Exercise >>
Answer these questions using the Figure 4 legend:
(a) How many control individuals are listed for the FOXP3 induction data in panel A?
(b) What αCD3 concentration gave the weak TCR stimulation in panel C?
(c) What concentration of exogenous TGF-β was added to the media in panel D?

Extracted text >>
┌──

Figure 4.

Increased TGF-β sensitivity in STAT3^mut and ERBB2IP^mut CD4 lymphocytes is associated with increased T reg cells and induced GATA3 expression in vitro. (A, left) FOXP3 induction in total CD4⁺ T cells after short-term stimulation of control (n = 20), dominant-negative STAT3-mutant (STAT3^mut; n = 13), and ERBIN-mutant (ERBB2IP^mut; n = 3) individual cells. (Right) Prevalence of regulatory T cells (T reg) among memory (CD45RO⁺) cells from control (n = 20), STAT3^mut (n = 12), and ERBB2IP^mut (n = 3) patients. (B, top) Dose response of inducible regulatory T cells (iT reg) to TGF-β concentration in control naive CD4 lymphocytes in vitro. (Bottom) Percent iT reg cells obtained in cultures of control, STAT3^mut, and ERBB2IP^mut patient lymphocytes at the indicated concentrations of TGF-β. (C, top) Contour plot of FOXP3 and CD25 expression showing the spontaneous iT reg cell (FOXP3⁺CD25^bright) population obtained after culture of naive CD4 lymphocytes with weak (0.5 µg/ml αCD3) TCR stimulation under nonskewing conditions, in the presence of IL-2. (Right) Combined data. (Bottom) Representative histograms of GATA3 expression among FOXP3⁻CD25⁺ cells from these same cultures (left) and combined data (right). (D) Relative quantitation of IL4, IL4R, and GATA3 genes in Jurkat T cells after knockdown of STAT3 (siSTAT3), GATA3 (siGATA3), or scrambled control (siControl) under standard culture conditions (10% FCS, determined to contain 10% of maximal TGF-β activity [media]) or in the presence of exogenous TGF-β (media + 5 ng/ml). Data are representative or combined from at least three independent experiments and are represented as the mean ± SEM. Unpaired two-tailed Student’s t tests and Mann-Whitney tests were used where appropriate. *, P < 0.05; **, P < 0.005; ***, P < 0.001.

└──

[Items from a data collection]
┌──

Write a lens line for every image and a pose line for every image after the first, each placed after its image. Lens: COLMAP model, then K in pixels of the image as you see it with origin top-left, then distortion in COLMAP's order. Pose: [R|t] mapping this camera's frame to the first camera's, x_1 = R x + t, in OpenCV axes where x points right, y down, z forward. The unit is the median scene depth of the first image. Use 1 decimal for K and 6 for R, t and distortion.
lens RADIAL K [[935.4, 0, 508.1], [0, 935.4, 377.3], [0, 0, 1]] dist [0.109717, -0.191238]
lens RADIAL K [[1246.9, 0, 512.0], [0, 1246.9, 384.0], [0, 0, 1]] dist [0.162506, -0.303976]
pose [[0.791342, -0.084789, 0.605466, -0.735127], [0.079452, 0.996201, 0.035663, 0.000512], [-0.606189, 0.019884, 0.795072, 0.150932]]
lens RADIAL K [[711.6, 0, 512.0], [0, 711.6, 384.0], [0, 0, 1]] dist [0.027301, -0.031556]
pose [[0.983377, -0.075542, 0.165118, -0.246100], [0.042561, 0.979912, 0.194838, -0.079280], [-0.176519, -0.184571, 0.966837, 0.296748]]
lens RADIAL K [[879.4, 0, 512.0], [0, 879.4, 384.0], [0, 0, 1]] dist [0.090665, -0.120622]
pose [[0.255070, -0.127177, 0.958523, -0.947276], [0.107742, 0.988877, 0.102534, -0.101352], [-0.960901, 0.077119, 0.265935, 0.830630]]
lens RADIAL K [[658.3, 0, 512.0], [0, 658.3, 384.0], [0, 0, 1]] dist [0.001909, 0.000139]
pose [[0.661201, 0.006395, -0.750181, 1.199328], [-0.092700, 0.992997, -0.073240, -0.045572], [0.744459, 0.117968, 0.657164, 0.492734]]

└──

Expected answer >>
(a) 20
(b) 0.5 µg/ml
(c) 5 ng/ml